Diretor do BC reafirma expectativa de corte de juros
O diretor de Política Monetária do Banco Central, Nilton David, reiterou a sinalização feita em janeiro de que haverá uma “calibragem” da Selic neste mês. Durante uma palestra em evento do Goldman Sachs, em São Paulo, David destacou que a perspectiva de corte da taxa básica de juros segue válida.
Em janeiro, o Copom manteve a Selic em 15% ao ano, mas indicou claramente a intenção de iniciar o processo de redução da taxa. A dúvida no mercado agora é o tamanho do corte esperado para a reunião deste mês, em um cenário de incertezas globais após o início de conflitos entre EUA, Israel e Irã.
Desde então, os investidores reduziram as apostas em um corte de 50 pontos-base e aumentaram as posições em uma redução de 25 pontos-base. Nilton David ressaltou que o Banco Central não reage a “ruídos” e que a política monetária tem um horizonte de 18 meses.
Ao comparar a condução da política monetária com pilotar um petroleiro, David enfatizou a importância de manter a estabilidade e a consistência nas decisões. Apesar de reconhecer que um aumento no preço do petróleo pode gerar pressão inflacionária, ele argumentou que, se esse evento tivesse ocorrido seis meses atrás, o impacto seria mais complexo.
É natural que o mercado fique atento às movimentações do Banco Central em relação à taxa básica de juros, a Selic. A expectativa de corte é vista como uma medida para estimular a economia e incentivar o consumo e investimentos no país.
Cenário econômico e impacto do cenário global
O contexto de incertezas no cenário global, com a escalada de tensões entre Estados Unidos, Israel e Irã, tem influência direta sobre as perspectivas de corte de juros no Brasil. A redução de apostas em um corte mais agressivo reflete a cautela dos investidores diante dos desdobramentos desse conflito.
A sinalização do Banco Central em manter a trajetória de corte da Selic está alinhada com a busca por estímulos à atividade econômica e ao controle da inflação. A estratégia de atuação do BC visa garantir um equilíbrio entre a sustentação do crescimento econômico e o controle da inflação.
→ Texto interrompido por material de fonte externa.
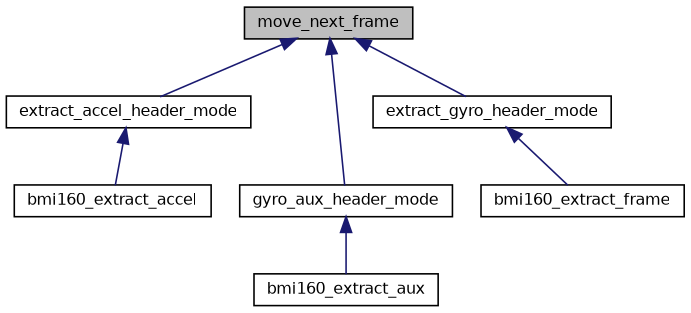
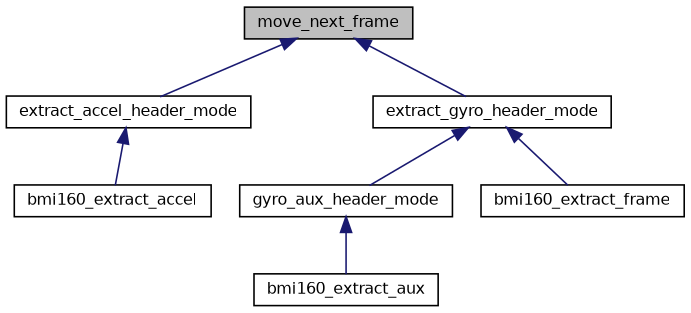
  digraph {
    rankdir=TB
    node [color=black fillcolor=white fontname=Helvetica fontsize=10 shape=record style=filled]
    edge [color=midnightblue dir=back fontname=Helvetica fontsize=10 labelfontname=Helvetica labelfontsize=10 style=solid]
    n1 [fillcolor=grey75 fontcolor=black height=0.2 label=move_next_frame width=0.4]
    n2 [height=0.2 label=extract_accel_header_mode width=0.4]
    n3 [height=0.2 label=extract_gyro_header_mode width=0.4]
    n4 [height=0.2 label=gyro_aux_header_mode width=0.4]
    n5 [height=0.2 label=bmi160_extract_accel width=0.4]
    n6 [height=0.2 label=bmi160_extract_frame width=0.4]
    n7 [height=0.2 label=bmi160_extract_aux width=0.4]
    n1 -> n2
    n1 -> n3
-   n1 -> n4
+   n3 -> n4
    n2 -> n5
    n3 -> n6
    n4 -> n7
  }
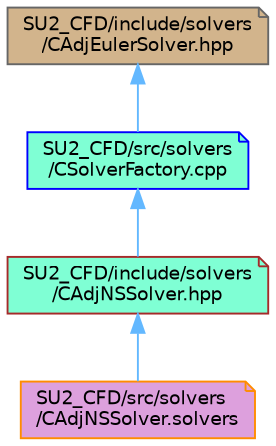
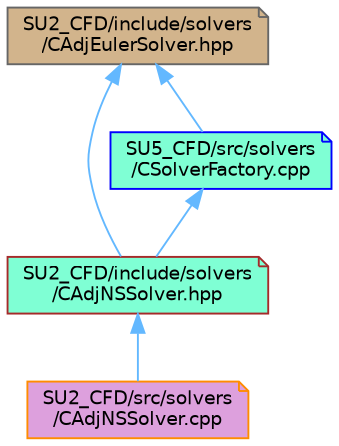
  digraph {
    node [fillcolor=aquamarine fontname=Helvetica fontsize=10 shape=note style=filled]
    edge [color=steelblue1 dir=back fontname=Helvetica fontsize=10 labelfontname=Helvetica labelfontsize=10 style=solid]
    n1 [color=gray40 fillcolor=tan fontcolor=black height=0.2 label="SU2_CFD/include/solvers\l/CAdjEulerSolver.hpp" width=0.4]
    n2 [color=brown height=0.2 label="SU2_CFD/include/solvers\l/CAdjNSSolver.hpp" width=0.4]
-   n3 [color=blue height=0.2 label="SU2_CFD/src/solvers\l/CSolverFactory.cpp" width=0.4]
-   n4 [color=darkorange fillcolor=plum height=0.2 label="SU2_CFD/src/solvers\l/CAdjNSSolver.solvers" width=0.4]
+   n3 [color=blue height=0.2 label="SU5_CFD/src/solvers\l/CSolverFactory.cpp" width=0.4]
+   n4 [color=darkorange fillcolor=plum height=0.2 label="SU2_CFD/src/solvers\l/CAdjNSSolver.cpp" width=0.4]
+   n1 -> n2
    n1 -> n3
    n2 -> n4
    n3 -> n2
  }
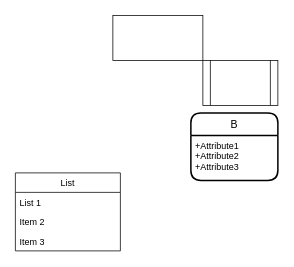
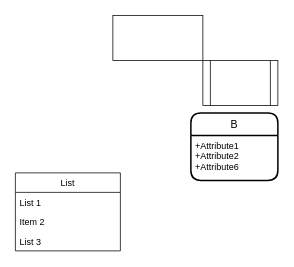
  <mxCell id="0" />
  <mxCell id="1" parent="0" />
  <mxCell id="2" value="List" style="swimlane;fontStyle=0;childLayout=stackLayout;horizontal=1;startSize=26;fillColor=none;horizontalStack=0;resizeParent=1;resizeParentMax=0;resizeLast=0;collapsible=1;marginBottom=0;" vertex="1" parent="1"><mxGeometry x="20" y="230" width="140" height="104" as="geometry" /></mxCell>
  <mxCell id="3" value="List 1" style="text;strokeColor=none;fillColor=none;align=left;verticalAlign=top;spacingLeft=4;spacingRight=4;overflow=hidden;rotatable=0;points=[[0,0.5],[1,0.5]];portConstraint=eastwest;" vertex="1" parent="2"><mxGeometry y="26" width="140" height="26" as="geometry" /></mxCell>
  <mxCell id="4" value="Item 2" style="text;strokeColor=none;fillColor=none;align=left;verticalAlign=top;spacingLeft=4;spacingRight=4;overflow=hidden;rotatable=0;points=[[0,0.5],[1,0.5]];portConstraint=eastwest;" vertex="1" parent="2"><mxGeometry y="52" width="140" height="26" as="geometry" /></mxCell>
- <mxCell id="5" value="Item 3" style="text;strokeColor=none;fillColor=none;align=left;verticalAlign=top;spacingLeft=4;spacingRight=4;overflow=hidden;rotatable=0;points=[[0,0.5],[1,0.5]];portConstraint=eastwest;" vertex="1" parent="2"><mxGeometry y="78" width="140" height="26" as="geometry" /></mxCell>
+ <mxCell id="5" value="List 3" style="text;strokeColor=none;fillColor=none;align=left;verticalAlign=top;spacingLeft=4;spacingRight=4;overflow=hidden;rotatable=0;points=[[0,0.5],[1,0.5]];portConstraint=eastwest;" vertex="1" parent="2"><mxGeometry y="78" width="140" height="26" as="geometry" /></mxCell>
  <mxCell id="6" value="B" style="swimlane;childLayout=stackLayout;horizontal=1;startSize=30;horizontalStack=0;rounded=1;fontSize=14;fontStyle=0;strokeWidth=2;resizeParent=0;resizeLast=1;shadow=0;dashed=0;align=center;" vertex="1" parent="1"><mxGeometry x="254" y="150" width="116" height="90" as="geometry" /></mxCell>
- <mxCell id="7" value="+Attribute1&#10;+Attribute2&#10;+Attribute3" style="align=left;strokeColor=none;fillColor=none;spacingLeft=4;fontSize=12;verticalAlign=top;resizable=0;rotatable=0;part=1;" vertex="1" parent="6"><mxGeometry y="30" width="116" height="60" as="geometry" /></mxCell>
+ <mxCell id="7" value="+Attribute1&#10;+Attribute2&#10;+Attribute6" style="align=left;strokeColor=none;fillColor=none;spacingLeft=4;fontSize=12;verticalAlign=top;resizable=0;rotatable=0;part=1;" vertex="1" parent="6"><mxGeometry y="30" width="116" height="60" as="geometry" /></mxCell>
  <mxCell id="8" value="" style="shape=process;whiteSpace=wrap;html=1;backgroundOutline=1;" vertex="1" parent="1"><mxGeometry x="270" y="80" width="100" height="60" as="geometry" /></mxCell>
  <mxCell id="9" value="" style="rounded=0;whiteSpace=wrap;html=1;" vertex="1" parent="1"><mxGeometry x="150" y="20" width="120" height="60" as="geometry" /></mxCell>
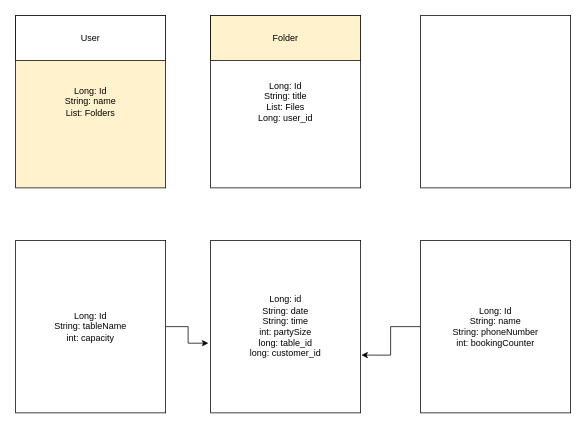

Nesse sentido, as declarações de Nilton David reforçam a continuidade da política monetária orientada para a estabilidade e a previsibilidade. A analogia feita pelo diretor, ao comparar a condução da política monetária com pilotar um petroleiro, evidencia a importância de uma atuação firme e consistente diante dos desafios do cenário econômico nacional e internacional.
Perspectivas para a taxa de juros e a economia brasileira
A definição do tamanho do corte da Selic na reunião do Copom deste mês ganha relevância diante da necessidade de impulsionar a atividade econômica e estimular o crescimento. A expectativa dos agentes econômicos em relação à trajetória da taxa de juros reflete as projeções para a inflação e o desempenho da economia nos próximos meses.
A capacidade de resposta do Banco Central diante dos desafios econômicos e das incertezas do cenário global tem um papel fundamental na condução da política monetária. A manutenção de uma postura prudente e alinhada com os objetivos de controle da inflação e estímulo ao crescimento é essencial para garantir a estabilidade econômica e financeira do país.
Diante desse cenário, as declarações de Nilton David reforçam a continuidade da estratégia de corte da Selic e a busca por um equilíbrio entre os diferentes fatores que influenciam a economia brasileira. O acompanhamento atento dos indicadores econômicos e a adoção de medidas adequadas são fundamentais para sustentar o processo de recuperação econômica e fortalecer as bases do desenvolvimento sustentável.
Fonte: Estadão
Publicado por Redação AmdJus, com base em fontes públicas. Saiba mais sobre nossa linha editorial.